> _SOURCE EXTRACT_
- - - - - - -

Save The People’s Story
“How can this shameful tale be told?
I will maintain until my death
We could do nothing, being sold;
Our only enemy was gold
And we had no arms to fight it with.”
-Edwin Muir
The sudden closure of The People’s Story museum on Canongate has taken everyone by surprise. Including the councillors for the area and the local community. The museum is unique in Edinburgh. Focusing on the history of the city through the experiences of the working class. Covering our lives at work, our changing cultural tastes, and our struggles for employment and political rights in the city. It tells the stories of our communities in all their complexity. The disagreements, the campaigns, the change in the city and the people, the solidarity. The story of Edinburgh from the bottom up.
To focus on the Old Town for a moment this latest closure is following a familiar trajectory. In recent years we have lost St Ann’s community centre in Cowgate (now providing services for homeless via Edinburgh University and NHS), South Bridge Resource Centre (soon to be Fringe Society’s new HQ) and the community centre in Dumbiedykes (soon to be reopened by the Charteris, a religious group in partnership with Edinburgh University). These are all social institutions gone. Public space that has become private space.
Each closure and transfer of power followed the same pattern. Years of neglect and disinvestment. Buildings allowed to decay and turn to ruin. The communities that use the buildings ignored, marginalised and excluded from the decision-making processes. Then closure. With the same explanation, that the Council cannot afford to maintain or repair what they have allowed to rot. Then we are told, every time, that some external body will be getting control of the building on a sweetheart deal and it’s gone. And we are supposed to be thankful. ‘At least it’s open’ or ‘better than nothing’ is what we are told. Community empowerment anyone?
We cannot allow Edinburgh Council to do the same to The People’s Story. It is all there is left for us in the Old Town. We have been socially cleansed, physically pushed/priced out, our social institutions eroded and passed to others, and now we are to lose The People’s Story. Our history swept away in one final act of social vandalism. Enough is enough. Edinburgh city centre has been turned into a citadel for the rich. They would be as well rebuilding the city walls. For all the wealth we are told the city attracts, for all the increases in property prices (and everything else) the city is a dispiriting soulless place. As citizens we need to pause and ask what is being done in our name? What is happening not just to our city, our communities and our culture, but what is it doing to us? To our psyche, our humanity? Our sense of self and home?

- - - - - - -

> _RECORDS PROVIDED_
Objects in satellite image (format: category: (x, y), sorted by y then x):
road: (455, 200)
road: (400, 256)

- - - - - - -

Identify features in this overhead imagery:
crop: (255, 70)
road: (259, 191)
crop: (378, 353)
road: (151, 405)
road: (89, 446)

- - - - - - -

> _EXERCISE TASK_
From the piece about The People's Story museum, pull out the passage starting at "We cannot allow" and ending at "self and home?", word for word.

> _ANSWER TO THIS EXERCISE_
We cannot allow Edinburgh Council to do the same to The People’s Story. It is all there is left for us in the Old Town. We have been socially cleansed, physically pushed/priced out, our social institutions eroded and passed to others, and now we are to lose The People’s Story. Our history swept away in one final act of social vandalism. Enough is enough. Edinburgh city centre has been turned into a citadel for the rich. They would be as well rebuilding the city walls. For all the wealth we are told the city attracts, for all the increases in property prices (and everything else) the city is a dispiriting soulless place. As citizens we need to pause and ask what is being done in our name? What is happening not just to our city, our communities and our culture, but what is it doing to us? To our psyche, our humanity? Our sense of self and home?